RECORDS FOR PROCESSING:
• • •

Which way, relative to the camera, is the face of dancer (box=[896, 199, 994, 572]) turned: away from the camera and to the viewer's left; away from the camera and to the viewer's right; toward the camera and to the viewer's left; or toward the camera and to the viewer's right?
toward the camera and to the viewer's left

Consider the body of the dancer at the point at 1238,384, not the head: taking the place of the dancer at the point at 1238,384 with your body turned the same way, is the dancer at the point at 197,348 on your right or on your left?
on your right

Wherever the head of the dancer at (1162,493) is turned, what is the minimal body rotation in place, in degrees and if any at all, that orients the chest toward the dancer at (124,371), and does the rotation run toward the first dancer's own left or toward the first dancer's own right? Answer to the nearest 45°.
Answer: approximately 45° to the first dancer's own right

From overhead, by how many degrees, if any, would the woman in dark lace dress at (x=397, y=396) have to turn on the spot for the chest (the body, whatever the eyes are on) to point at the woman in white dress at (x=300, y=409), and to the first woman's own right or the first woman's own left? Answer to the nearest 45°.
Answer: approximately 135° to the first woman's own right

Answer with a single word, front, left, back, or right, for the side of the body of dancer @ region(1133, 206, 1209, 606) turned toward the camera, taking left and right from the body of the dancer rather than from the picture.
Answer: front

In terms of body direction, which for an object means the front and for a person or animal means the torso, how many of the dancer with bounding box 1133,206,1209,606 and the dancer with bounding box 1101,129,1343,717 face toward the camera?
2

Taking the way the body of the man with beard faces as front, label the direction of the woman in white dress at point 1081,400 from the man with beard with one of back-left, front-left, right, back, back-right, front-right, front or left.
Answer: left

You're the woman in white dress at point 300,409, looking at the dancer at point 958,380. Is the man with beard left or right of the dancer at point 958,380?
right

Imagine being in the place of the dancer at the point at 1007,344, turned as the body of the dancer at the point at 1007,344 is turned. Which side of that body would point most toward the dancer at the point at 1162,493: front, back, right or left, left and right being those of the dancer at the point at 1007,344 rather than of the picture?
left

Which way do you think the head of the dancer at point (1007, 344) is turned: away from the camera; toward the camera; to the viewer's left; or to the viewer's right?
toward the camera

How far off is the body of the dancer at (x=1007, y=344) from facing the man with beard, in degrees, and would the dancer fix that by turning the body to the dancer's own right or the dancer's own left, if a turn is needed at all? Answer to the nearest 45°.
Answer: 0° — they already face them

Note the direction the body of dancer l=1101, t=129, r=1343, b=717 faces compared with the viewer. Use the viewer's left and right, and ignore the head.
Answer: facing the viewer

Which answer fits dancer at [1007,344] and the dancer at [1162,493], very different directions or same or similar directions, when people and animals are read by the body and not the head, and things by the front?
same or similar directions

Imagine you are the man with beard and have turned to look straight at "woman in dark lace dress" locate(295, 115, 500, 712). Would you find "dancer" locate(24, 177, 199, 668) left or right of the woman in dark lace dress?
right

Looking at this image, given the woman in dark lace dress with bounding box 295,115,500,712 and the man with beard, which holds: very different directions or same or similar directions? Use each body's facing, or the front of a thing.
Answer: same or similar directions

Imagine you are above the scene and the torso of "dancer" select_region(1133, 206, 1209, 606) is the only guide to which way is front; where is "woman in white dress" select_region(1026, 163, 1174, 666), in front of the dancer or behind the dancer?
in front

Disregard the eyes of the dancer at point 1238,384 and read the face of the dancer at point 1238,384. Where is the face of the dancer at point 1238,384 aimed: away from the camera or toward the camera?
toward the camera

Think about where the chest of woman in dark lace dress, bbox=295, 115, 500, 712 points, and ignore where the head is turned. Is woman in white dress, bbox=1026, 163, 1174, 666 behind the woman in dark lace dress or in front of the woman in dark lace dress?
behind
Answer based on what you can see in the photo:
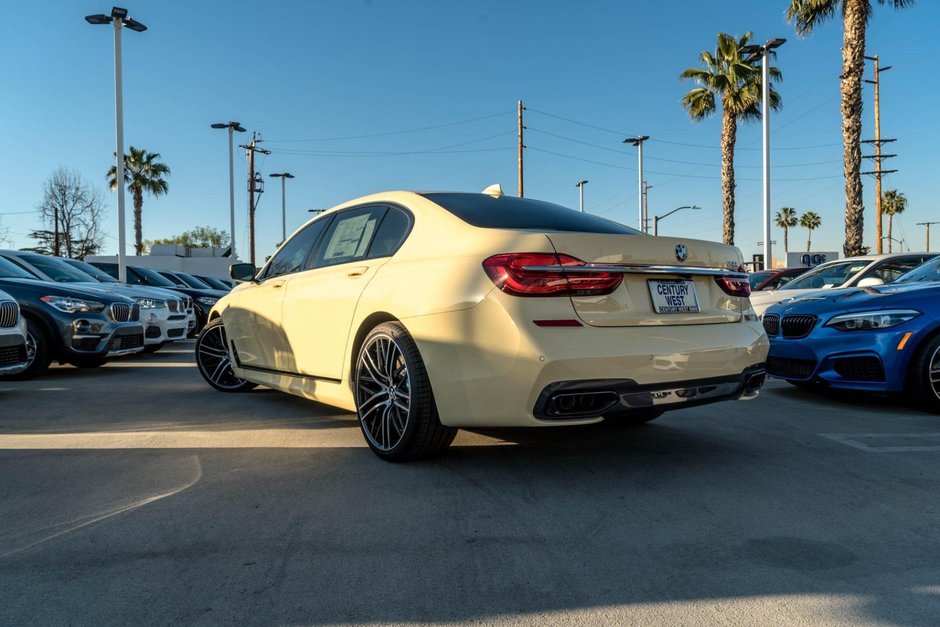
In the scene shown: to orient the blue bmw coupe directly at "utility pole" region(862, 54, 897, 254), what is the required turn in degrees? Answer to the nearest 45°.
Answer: approximately 135° to its right

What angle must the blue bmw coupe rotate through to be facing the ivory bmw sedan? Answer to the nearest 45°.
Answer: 0° — it already faces it

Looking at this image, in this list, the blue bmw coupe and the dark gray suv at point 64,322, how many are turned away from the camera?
0

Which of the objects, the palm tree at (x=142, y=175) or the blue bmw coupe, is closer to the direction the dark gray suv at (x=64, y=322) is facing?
the blue bmw coupe

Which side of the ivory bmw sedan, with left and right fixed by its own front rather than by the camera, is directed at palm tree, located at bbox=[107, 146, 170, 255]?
front

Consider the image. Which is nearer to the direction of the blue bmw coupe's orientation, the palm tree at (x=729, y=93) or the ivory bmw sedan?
the ivory bmw sedan

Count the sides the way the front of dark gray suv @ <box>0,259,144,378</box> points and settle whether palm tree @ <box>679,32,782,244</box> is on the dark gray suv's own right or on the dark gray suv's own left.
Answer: on the dark gray suv's own left

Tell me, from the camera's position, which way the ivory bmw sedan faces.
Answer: facing away from the viewer and to the left of the viewer

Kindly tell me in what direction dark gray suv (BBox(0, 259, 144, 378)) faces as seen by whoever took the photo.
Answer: facing the viewer and to the right of the viewer

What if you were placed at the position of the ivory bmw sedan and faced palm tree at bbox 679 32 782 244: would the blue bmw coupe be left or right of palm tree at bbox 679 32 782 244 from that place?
right

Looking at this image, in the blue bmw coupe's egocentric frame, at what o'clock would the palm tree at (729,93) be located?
The palm tree is roughly at 4 o'clock from the blue bmw coupe.

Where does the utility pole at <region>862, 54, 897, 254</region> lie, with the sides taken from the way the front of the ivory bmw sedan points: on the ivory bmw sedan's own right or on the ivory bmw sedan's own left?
on the ivory bmw sedan's own right

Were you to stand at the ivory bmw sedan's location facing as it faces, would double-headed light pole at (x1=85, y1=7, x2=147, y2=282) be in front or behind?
in front

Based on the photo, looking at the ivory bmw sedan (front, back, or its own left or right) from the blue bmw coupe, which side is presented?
right
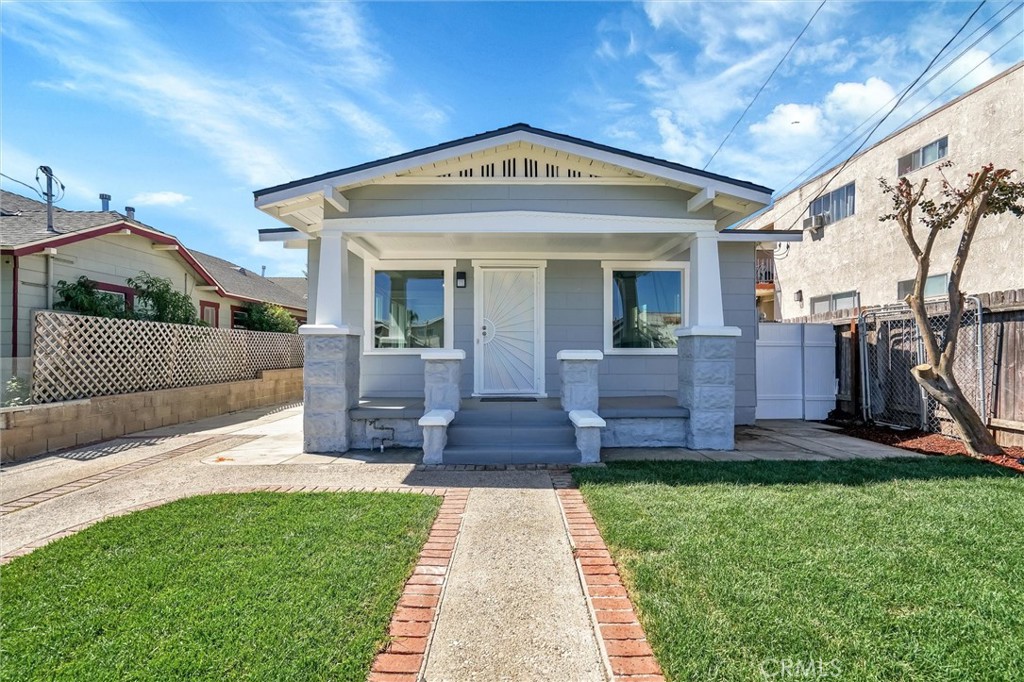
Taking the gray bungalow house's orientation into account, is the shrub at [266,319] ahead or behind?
behind

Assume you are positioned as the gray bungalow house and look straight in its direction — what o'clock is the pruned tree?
The pruned tree is roughly at 9 o'clock from the gray bungalow house.

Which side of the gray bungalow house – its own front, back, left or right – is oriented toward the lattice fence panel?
right

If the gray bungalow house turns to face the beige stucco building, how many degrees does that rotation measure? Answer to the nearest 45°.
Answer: approximately 135° to its left

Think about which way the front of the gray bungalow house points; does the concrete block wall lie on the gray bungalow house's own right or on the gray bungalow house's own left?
on the gray bungalow house's own right

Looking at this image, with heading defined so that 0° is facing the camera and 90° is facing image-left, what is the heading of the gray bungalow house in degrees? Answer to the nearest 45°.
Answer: approximately 0°

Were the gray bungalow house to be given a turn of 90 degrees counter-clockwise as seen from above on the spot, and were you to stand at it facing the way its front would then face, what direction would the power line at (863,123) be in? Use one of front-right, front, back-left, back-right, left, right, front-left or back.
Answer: front-left

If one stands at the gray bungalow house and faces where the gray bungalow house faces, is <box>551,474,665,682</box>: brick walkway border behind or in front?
in front

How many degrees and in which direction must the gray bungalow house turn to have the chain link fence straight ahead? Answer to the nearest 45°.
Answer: approximately 90° to its left

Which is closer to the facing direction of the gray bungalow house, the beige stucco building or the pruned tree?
the pruned tree

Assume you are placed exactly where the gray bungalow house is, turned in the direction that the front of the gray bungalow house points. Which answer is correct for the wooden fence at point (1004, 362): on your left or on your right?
on your left

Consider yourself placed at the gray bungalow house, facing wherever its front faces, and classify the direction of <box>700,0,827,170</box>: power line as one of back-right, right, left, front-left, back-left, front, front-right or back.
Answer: back-left

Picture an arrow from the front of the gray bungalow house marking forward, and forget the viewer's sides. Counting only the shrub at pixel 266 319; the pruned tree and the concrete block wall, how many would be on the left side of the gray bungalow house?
1
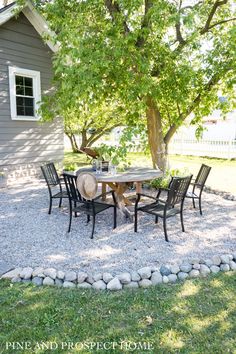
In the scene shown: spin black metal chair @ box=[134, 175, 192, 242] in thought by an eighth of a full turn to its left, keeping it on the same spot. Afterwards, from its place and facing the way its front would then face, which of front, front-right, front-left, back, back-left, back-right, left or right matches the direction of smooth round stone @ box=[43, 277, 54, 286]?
front-left

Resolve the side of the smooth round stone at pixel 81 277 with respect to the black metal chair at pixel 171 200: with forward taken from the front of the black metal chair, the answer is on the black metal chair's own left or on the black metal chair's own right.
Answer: on the black metal chair's own left

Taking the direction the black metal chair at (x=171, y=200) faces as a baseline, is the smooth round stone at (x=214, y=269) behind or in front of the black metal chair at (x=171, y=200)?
behind

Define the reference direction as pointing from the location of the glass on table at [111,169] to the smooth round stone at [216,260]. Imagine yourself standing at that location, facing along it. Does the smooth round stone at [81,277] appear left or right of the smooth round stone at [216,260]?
right

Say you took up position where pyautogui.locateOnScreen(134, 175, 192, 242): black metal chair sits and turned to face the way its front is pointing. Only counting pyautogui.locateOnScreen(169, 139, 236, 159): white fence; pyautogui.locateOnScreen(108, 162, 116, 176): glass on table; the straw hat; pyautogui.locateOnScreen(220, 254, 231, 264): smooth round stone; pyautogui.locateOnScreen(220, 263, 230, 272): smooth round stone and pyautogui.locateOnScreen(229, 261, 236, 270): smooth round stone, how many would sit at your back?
3

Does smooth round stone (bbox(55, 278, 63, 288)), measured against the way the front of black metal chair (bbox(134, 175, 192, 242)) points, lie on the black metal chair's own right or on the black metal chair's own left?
on the black metal chair's own left

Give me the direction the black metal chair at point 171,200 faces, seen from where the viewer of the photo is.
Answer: facing away from the viewer and to the left of the viewer

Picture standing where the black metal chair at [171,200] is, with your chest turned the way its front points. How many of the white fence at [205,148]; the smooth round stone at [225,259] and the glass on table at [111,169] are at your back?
1

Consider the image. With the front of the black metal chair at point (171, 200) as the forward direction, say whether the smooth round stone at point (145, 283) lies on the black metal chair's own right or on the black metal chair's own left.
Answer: on the black metal chair's own left

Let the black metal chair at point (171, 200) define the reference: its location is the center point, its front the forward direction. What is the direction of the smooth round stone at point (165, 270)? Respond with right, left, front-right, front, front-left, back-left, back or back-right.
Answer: back-left

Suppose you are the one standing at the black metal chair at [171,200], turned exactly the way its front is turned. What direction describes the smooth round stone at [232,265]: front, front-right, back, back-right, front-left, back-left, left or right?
back

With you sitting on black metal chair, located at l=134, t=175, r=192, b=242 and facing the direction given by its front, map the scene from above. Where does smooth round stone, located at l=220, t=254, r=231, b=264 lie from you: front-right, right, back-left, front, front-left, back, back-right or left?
back

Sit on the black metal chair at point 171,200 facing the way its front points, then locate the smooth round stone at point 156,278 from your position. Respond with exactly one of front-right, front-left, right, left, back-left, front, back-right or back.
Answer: back-left

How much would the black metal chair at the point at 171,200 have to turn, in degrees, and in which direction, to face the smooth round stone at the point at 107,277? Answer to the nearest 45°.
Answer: approximately 90° to its left

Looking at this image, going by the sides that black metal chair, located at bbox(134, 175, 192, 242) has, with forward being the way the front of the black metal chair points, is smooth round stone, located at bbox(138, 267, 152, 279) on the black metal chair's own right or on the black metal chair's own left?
on the black metal chair's own left

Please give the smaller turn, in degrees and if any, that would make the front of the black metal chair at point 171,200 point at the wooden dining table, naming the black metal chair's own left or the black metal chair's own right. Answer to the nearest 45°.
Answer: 0° — it already faces it

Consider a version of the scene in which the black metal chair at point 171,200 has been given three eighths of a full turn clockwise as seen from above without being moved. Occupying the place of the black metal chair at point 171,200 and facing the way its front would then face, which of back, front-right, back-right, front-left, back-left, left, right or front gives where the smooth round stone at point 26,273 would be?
back-right
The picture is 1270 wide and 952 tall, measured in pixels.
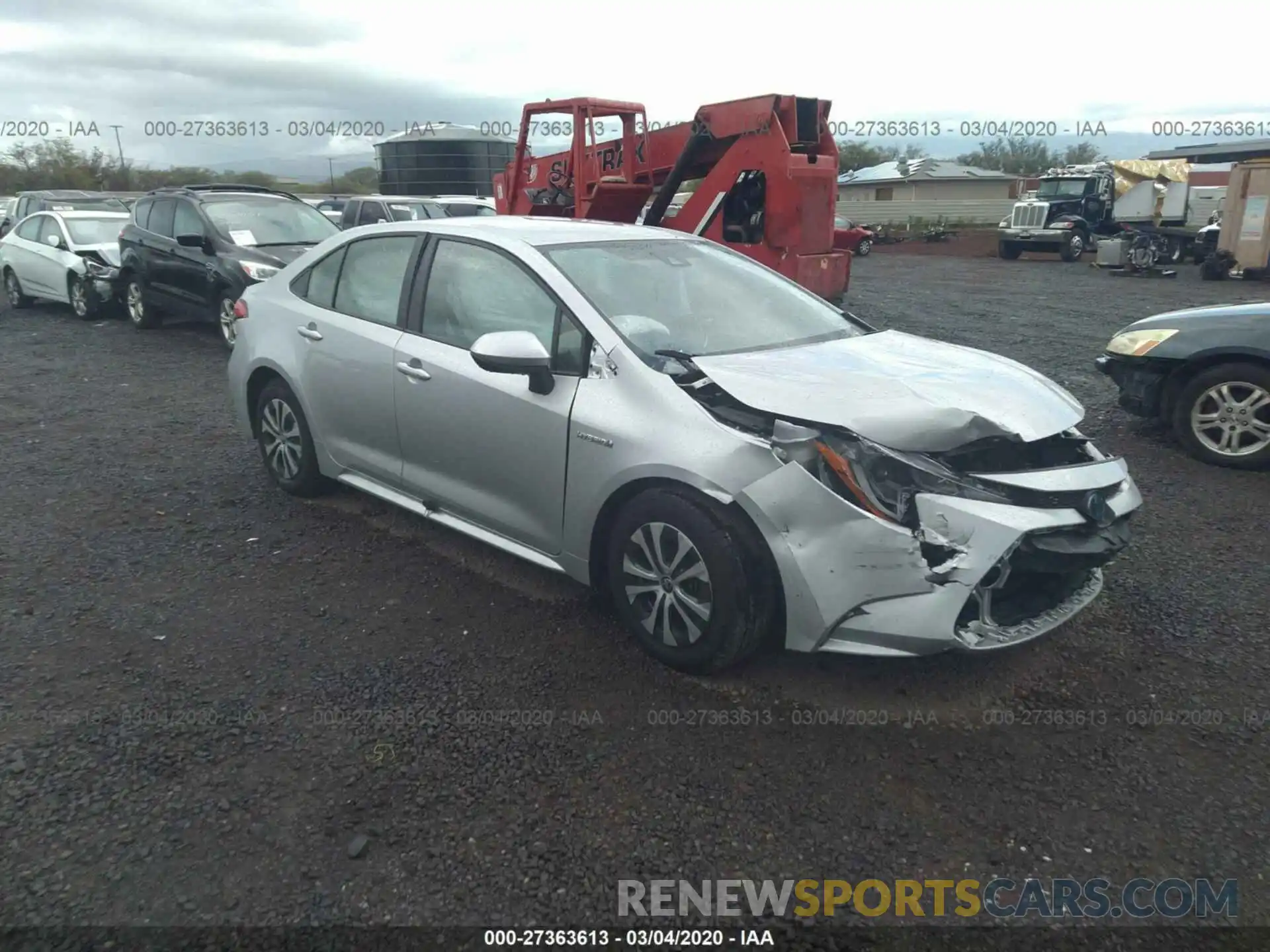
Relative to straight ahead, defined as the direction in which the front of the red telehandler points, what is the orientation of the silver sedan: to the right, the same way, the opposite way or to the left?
the opposite way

• • •

TASK OBJECTIVE:
Lines from the one containing "Consider a version" through the end of the entries above, both included, are to be written out exactly; no pictures and no other lines.

WRITTEN REPLY:
Consider a version of the scene in which the black metal chair at point 171,200 has been given three eighths of a full turn clockwise as seen from above without being moved. Occupying the place of the black metal chair at point 171,200 and facing the way its front would then face, which of back, front-right, back-right, front-left, back-left, left, right or front gives where the smooth round stone at point 26,273 would be?
back-right
The picture is 1270 wide and 952 tall, measured in pixels.
Relative to straight ahead, defined as the direction in which the front of the red telehandler points, what is the orientation of the silver sedan: to the right, the same way, the opposite way or to the left?
the opposite way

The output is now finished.